A note on road trips: As little as two years ago, it would have been unheard of to expect your EV to replace your gas-engine when it came to long cross-country treks. But charging infrastructure on major travel routes is improving at such an incredible rate that It’s no longer the impediment it once was. If you’re willing to evolve your style of driving from caffeine fueled 12-hour marathons, to 5-hour sprints with a charging break in-between, your EV will take you everywhere you want to go.

However, if you go on frequent high-mileage road trips that exceed your range, or regularly off well-travelled routes with charging infrastructure, a PHEV or HEV might be the better purchase. Another option if you only go on long road trips once or twice a year, is to rent a gasoline-powered vehicle for your annual Albertan pilgrimage to visit Cousin Joe, or that once-in-a-lifetime fishing expedition up north.

Many two-car families purchase an EV as their primary car, retaining a secondary vehicle for their other driving needs. While towing is available on some models such as the Kia EV6, it is still rare for most EVs.

A note of caution: If you only have on-street parking or live in an older condo or apartment building without a charging station you will be limited in your charging options. We believe that with some judicious planning, and a dose of passion, you can get by solely using public charging stations. Or you may find that an HEV or PHEV is a better option for you right now.


Plug-in Hybrid Vehicles (PHEVs)

If you go on frequent road trips off major routes, or do not have regular access to a charging station, PHEVs are a fantastic option. The Kia Niro PHEV and Kia Sorento PHEV can travel 40-50 kms before the gas engine turns on, which is less than a typical commute to and from the Western Communities into downtown. In Victoria, most residents with a PHEV would never have a need for the gasoline-powered engine during their day-to-day commutes. This makes them a great compromise between hybrids and battery-only electric vehicles: minimal environmental footprint for day-to-day driving combined with the benefit of long-range gasoline-powered reliability when you need it for extended road trips and holidays.
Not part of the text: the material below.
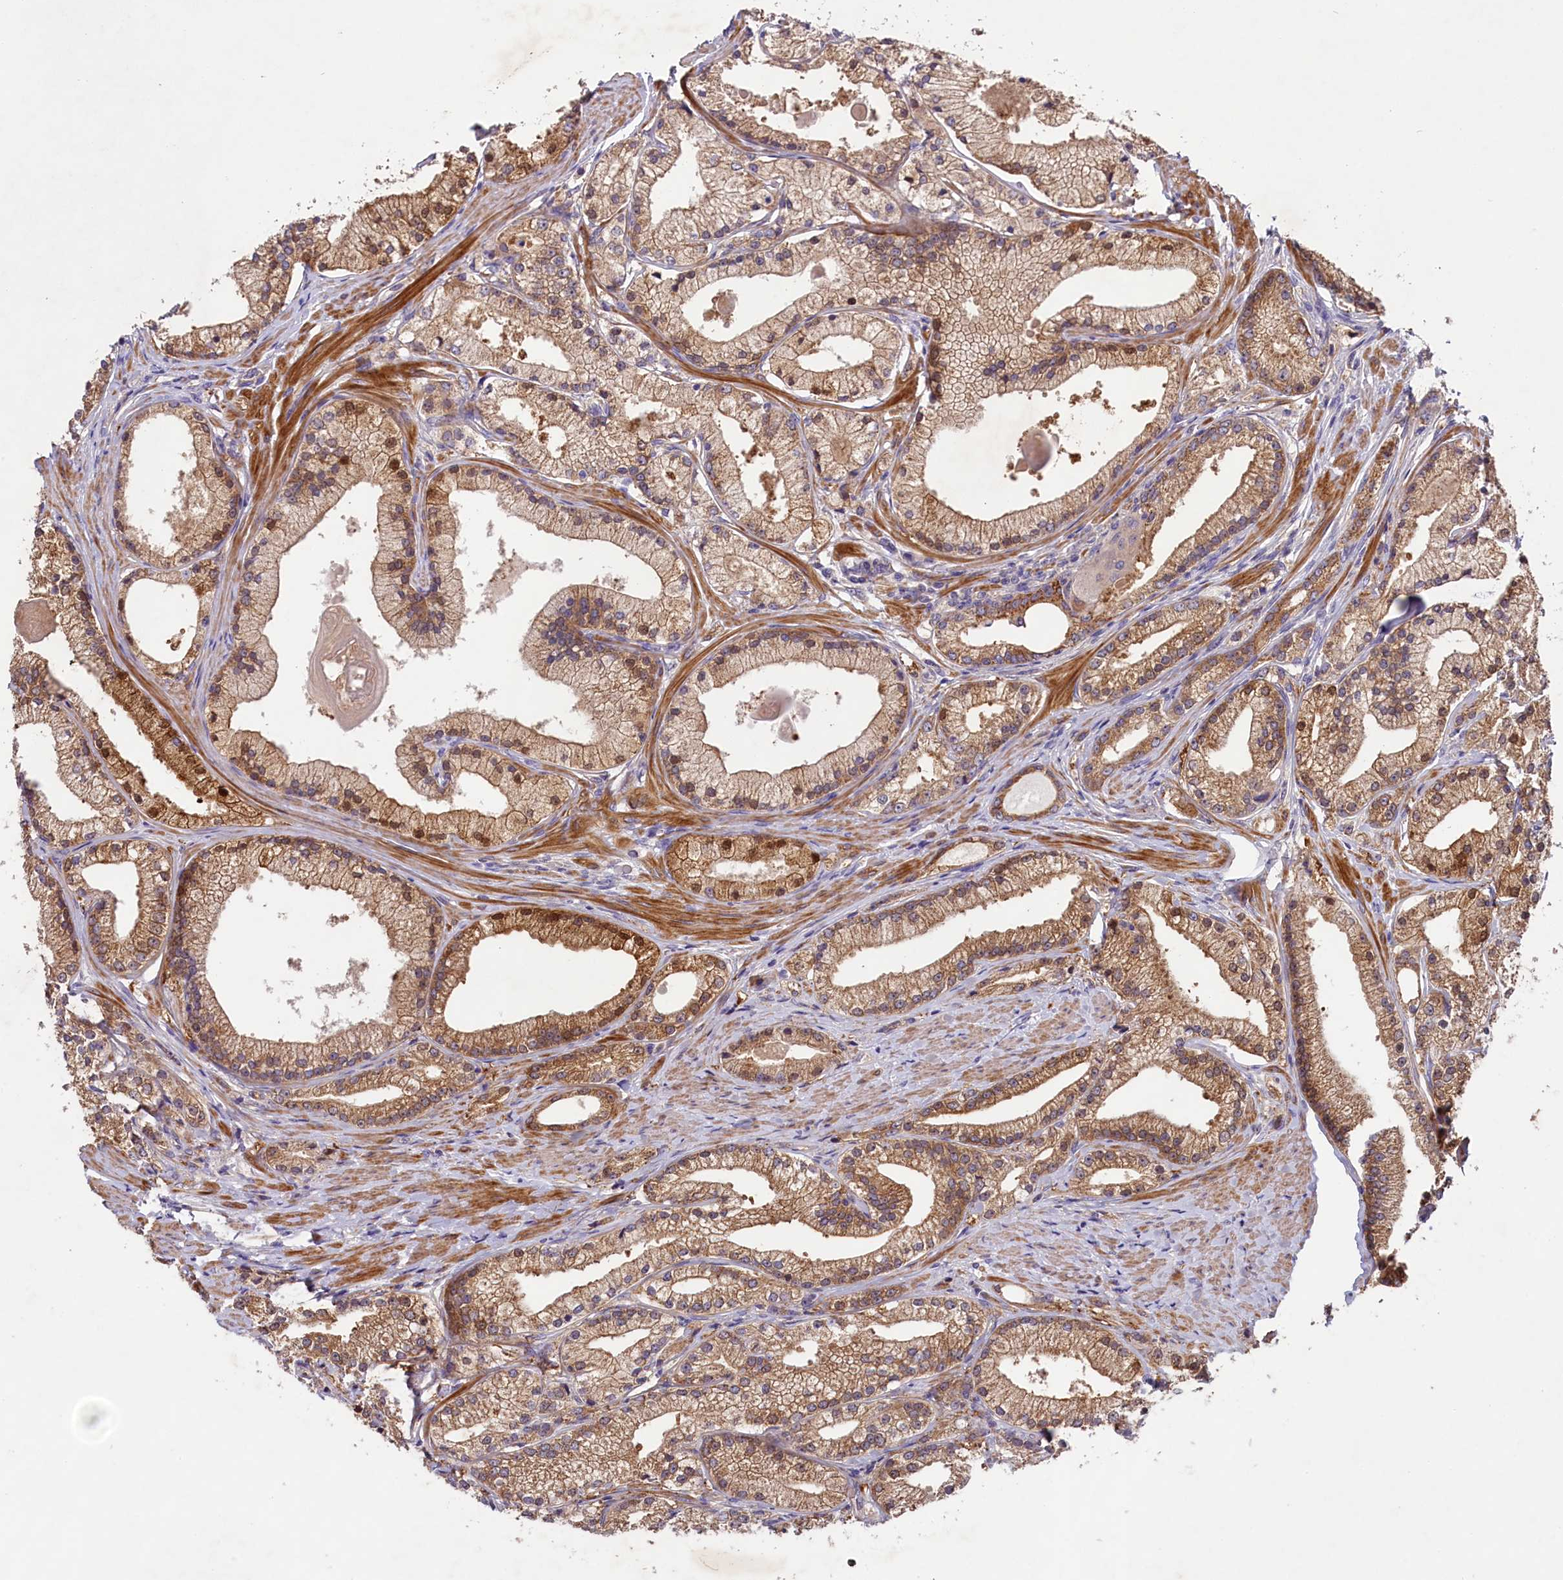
{"staining": {"intensity": "moderate", "quantity": ">75%", "location": "cytoplasmic/membranous,nuclear"}, "tissue": "prostate cancer", "cell_type": "Tumor cells", "image_type": "cancer", "snomed": [{"axis": "morphology", "description": "Adenocarcinoma, Low grade"}, {"axis": "topography", "description": "Prostate"}], "caption": "Immunohistochemical staining of human adenocarcinoma (low-grade) (prostate) demonstrates medium levels of moderate cytoplasmic/membranous and nuclear protein expression in about >75% of tumor cells.", "gene": "COG8", "patient": {"sex": "male", "age": 57}}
Ideal consumer: With a range of about 50 kms, PHEVs are a great commuting vehicle. Because you can rely on the gas-powered engine when the battery is low, they are ideal for drivers who do not have at-home access to a charging station, such as people with on-street parking only or people who live in older apartment buildings on condos that do not yet have a charging station installed. With a PHEV, you still need to watch your battery gauge, but it takes a lot less time to charge so there’s less of a panic. There’s also no problem if you forget or are unable to charge: your car will still run on the gas engine. Plus, your on-board computer won’t let you run the battery to zero, a likely death sentence for any battery.

They’re also ideal for wandering souls who go on frequent high-mileage road trips: keeping your daily commute emissions-free while affording yourself the freedom to travel greater distances without worry. If bringing the family camping or boating is your thing, you’ll be able to tow it with a PHEV. Many PHEVs have towing capacity that can handily take charge of a smaller camper or boat.


Hybrid Electric Vehicles (HEVs)

If you are looking for a lower entry price-point into the electric world but still want a smaller environmental footprint, an HEV might be more your style. The Kia Niro HEV has outstanding fuel economy and range but runs $8,000 less than the Kia Niro PHEV. And what a range it is: the 2017 Niro received a Guinness World Record title for the lowest fuel consumption driving across the USA from coast to coast in a hybrid car. The new record-setting mark is an incredible 32.57 kms/litre (76.6 mpg).

Ideal consumer: HEVs are great commuting vehicles for drivers who do not have regular access to a charging station, such as people unable to install an at-home charging station due to factors such as not being able to upgrade to 200-amp service, or only have on-street parking. They’re also ideal for people who live in older apartment buildings or condos that do not yet have a charging station installed. They’re also great for people just looking for phenomenal mileage on a single tank without needing to charge anything.